- Born: 24 August 1982 (age 43) Toronto, Ontario, Canada
- Height: 165 cm (5 ft 5 in)
- Weight: 60 kg (132 lb; 9 st 6 lb)
- Position: Right wing
- Shot: Right
- IWHL team Former teams: Skautafélag Akureyrar Windsor Lancers Montreal Axion
- National team: Iceland
- Playing career: 2005–2020

= Sarah Shantz-Smiley =

Canadian-born Icelandic ice hockey player and coach

Sarah Shantz-Smiley (born 24 August 1982) is a Canadian-born Icelandic ice hockey coach and former player.
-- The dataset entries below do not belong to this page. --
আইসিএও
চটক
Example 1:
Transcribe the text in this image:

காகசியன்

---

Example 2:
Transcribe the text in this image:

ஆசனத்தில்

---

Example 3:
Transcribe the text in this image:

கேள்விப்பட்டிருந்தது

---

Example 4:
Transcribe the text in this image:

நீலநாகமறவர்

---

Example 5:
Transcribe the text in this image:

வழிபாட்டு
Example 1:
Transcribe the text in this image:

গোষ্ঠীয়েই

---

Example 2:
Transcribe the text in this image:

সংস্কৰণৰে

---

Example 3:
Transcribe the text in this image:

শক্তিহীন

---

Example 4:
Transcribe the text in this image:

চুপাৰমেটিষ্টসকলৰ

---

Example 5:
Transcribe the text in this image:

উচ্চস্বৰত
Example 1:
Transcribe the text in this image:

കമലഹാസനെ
She was a member of the Iceland women's national team 2011, the same year she was named the Icelandic Women's Ice Hockey Player of the Year, to 2020.

==Playing career==
Having played for the University of Windsor in Canadian Interuniversity Sport (now U Sports), Shantz-Smiley graduated in 2005. Following university, she competed with the now-defunct Montreal Axion in the original National Women's Hockey League. During the 2005–06 NWHL season, Smiley appeared in 35 games, logging 4 goals (of which three were game-winning goals) and 4 assists for 8 points.
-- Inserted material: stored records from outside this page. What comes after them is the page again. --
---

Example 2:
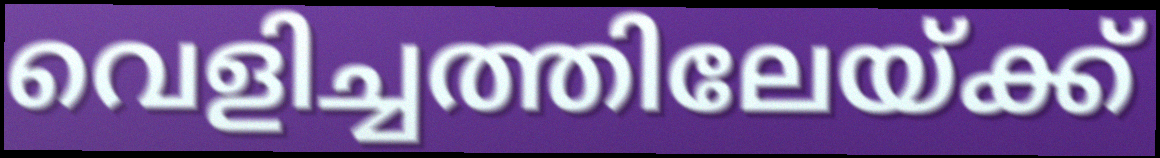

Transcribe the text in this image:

വെളിച്ചത്തിലേയ്ക്ക്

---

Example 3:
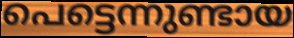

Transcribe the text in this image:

പെട്ടെന്നുണ്ടായ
In 2006, she signed on to play in the Icelandic Women's Hockey League.

In 2008, Shantz-Smiley would play for a club team in Australia. Smiley has also played for the Iceland national women's team competing in Group B at the 2012 IIHF Women's World Championship Division II in Seoul, South Korea. During Iceland's first game of the event, Shantz-Smiley earned an assist on a goal scored by Birna Baldursdóttir.

==Coaching career==
In December 2006, Shantz-Smiley was hired as the head coach of the Iceland women's national team. In 2008, she became the first woman to be the head coach of a men's Ice Hockey team in Iceland when she was hired as the head coach of Skautafélag Akureyrar men's team. Shantz-Smiley also spent team coaching a youth team in the community of Akureyri in 2010.

In 2011, Iceland was ranked 29th in the world, and was the host country for the 2011 IIHF Women's World Championship Division IV. During that same year, Smiley worked with Deirdre Norman from the Women of Winter hockey organization in Toronto and helped launch a women's division in the Iceland International Ice Hockey Tournament.

==Personal==
Shantz-Smiley received an Icelandic citizenship in 2011.